Washington, DC (NAPSI) - Recently, a program that helps put young people on a path to careers in science put one young man on a path that led to the White House.

Several weeks ago, Eddie Cuba, 11, met President Obama at the White House Science Fair in a once-in-a-lifetime opportunity as one of the million kids who have been inspired by STEM (Science, Technology, Engineering, Mathematics) through Time Warner Cable’s Connect a Million Minds (CAMM) initiative.

Thanks to this initiative, Eddie had the opportunity to join a new program at Boys & Girls Club of Paterson & Passaic called Do-It-Yourself (DIY) STEM because he really enjoys learning science in a different environment after school, making rockets and light bulbs with friends. Since Eddie started the DIY STEM program, his grades have improved, and he wants to go to college and keep studying science because he thinks STEM is fun.

Future Job Outlook

Like many young people, Eddie came alive and was inspired by STEM when given the right opportunity for expanded learning outside the school day. STEM education is critical to the future success of our young people as most of the fastest-growing jobs will require some education in science, technology, engineering and math.

__Given material__:
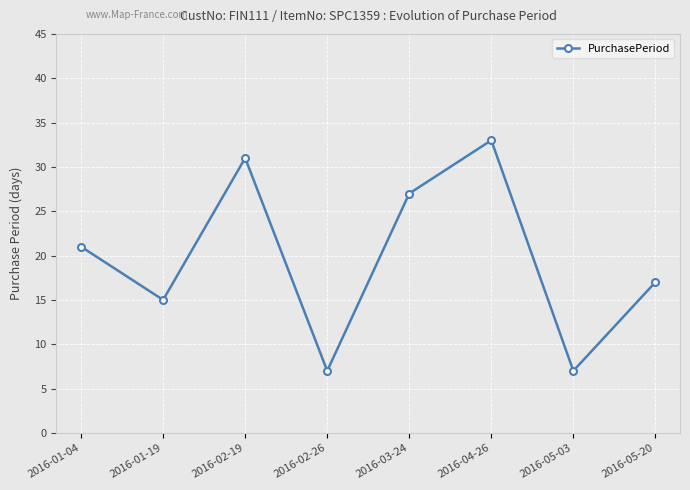

Is it true that the value at 2016-03-24 is 27?

True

__Task details__:
Continue the news article about Eddie Cuba and the Connect a Million Minds initiative, beginning right after its final sentence.

__Task answer__:
According to the Bureau of Labor Statistics, there will be 9.2 million jobs in STEM fields by 2020. Young people entering the workforce need more skills than they did decades ago—the ability to think critically and problem solve, leverage quantitative information and develop creative solutions both in teams and as individuals.

A Shortage Of Students

Unfortunately, there is a shortage of both interested and adequately prepared K-12 students in STEM subjects, especially among minority youth and young women. Gaps in science and math educational achievement for African American, Latino and Native American students start as early as the fourth grade.

Additionally, despite a steady increase over the past 20 years, only 15 percent of female high school students express an interest in STEM fields, as compared to 40 percent of male high school students. The opportunity gap in STEM education is likely to widen unless organizations develop pathways for more underrepresented youth to succeed in STEM careers.

Preparing For 21st Century Success

Parents, employers and educators are asking how best to prepare America’s young people, particularly underrepresented youth, for a successful post-secondary education and a 21st century career?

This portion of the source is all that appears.